DeepSeek ranks second globally with the new R1, crowned for open-source capabilities.

According to a report released today by the well-known independent AI benchmarking and analysis organization Artificial Analysis on May 30, DeepSeek has surpassed xAI, Meta, and Anthropic with its new R1, becoming the second-largest AI laboratory globally, tied with Google. Once shared, the report garnered over 300,000 views and extensive discussions and shares on the social platform X.

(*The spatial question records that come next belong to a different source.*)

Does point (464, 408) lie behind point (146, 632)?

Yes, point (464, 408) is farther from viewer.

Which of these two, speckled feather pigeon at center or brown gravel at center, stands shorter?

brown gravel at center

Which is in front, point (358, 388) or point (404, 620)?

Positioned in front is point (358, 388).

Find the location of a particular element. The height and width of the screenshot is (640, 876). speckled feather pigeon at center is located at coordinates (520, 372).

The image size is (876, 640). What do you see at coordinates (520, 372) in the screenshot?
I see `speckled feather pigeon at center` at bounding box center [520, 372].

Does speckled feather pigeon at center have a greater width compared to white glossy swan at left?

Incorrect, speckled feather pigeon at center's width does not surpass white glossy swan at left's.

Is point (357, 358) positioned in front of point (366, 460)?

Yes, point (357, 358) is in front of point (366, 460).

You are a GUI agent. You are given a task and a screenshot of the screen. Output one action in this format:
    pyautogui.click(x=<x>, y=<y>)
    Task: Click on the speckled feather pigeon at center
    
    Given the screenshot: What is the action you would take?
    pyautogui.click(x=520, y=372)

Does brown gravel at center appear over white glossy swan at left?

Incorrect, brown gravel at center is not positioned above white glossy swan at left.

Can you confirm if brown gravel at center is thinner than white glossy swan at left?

In the AI analysis index proposed by the organization, the index for DeepSeek-R1-0528 jumped from 60 to 68, tying for third place with Google Gemini 2.5 Pro. This AI analysis index is based on seven leading assessments, including MMLU-Pro and GPQA Diamond, conducted independently by Artificial Analysis on all leading models.

The increase for DeepSeek is the same as the difference between OpenAI's o1 and o3 (from 62 to 70). This advancement allows DeepSeek R1's intelligence level to surpass xAI's Grok 3 mini (higher version), NVIDIA's Llama Nemotron Ultra, Meta's Llama 4 Maverick, Alibaba's Qwen3-235B, and is comparable to Google's Gemini 2.5 Pro.

▲ Comments from users on the social platform X (translated from English to Chinese)

On the X platform, many foreign users expressed their admiration with comments like "So fast!", "Excellent!", and "Impressive."

Some users described the leap of DeepSeek-R1-0528 as a "milestone for open-source AI," while others praised its successful RL (reinforcement learning) driven improvements, indicating that "RL is more efficient than pre-training." However, some users also noted that there is still a difference between benchmarking and practical applications.

▲ Comments from netizens on social platform X (translated from English to Chinese)

Some netizens also associated it with AI competition, stating that "DeepSeek's R1 action is like participating in a competition," and expressed that with the arrival of the next round of benchmark testing, the game has just begun.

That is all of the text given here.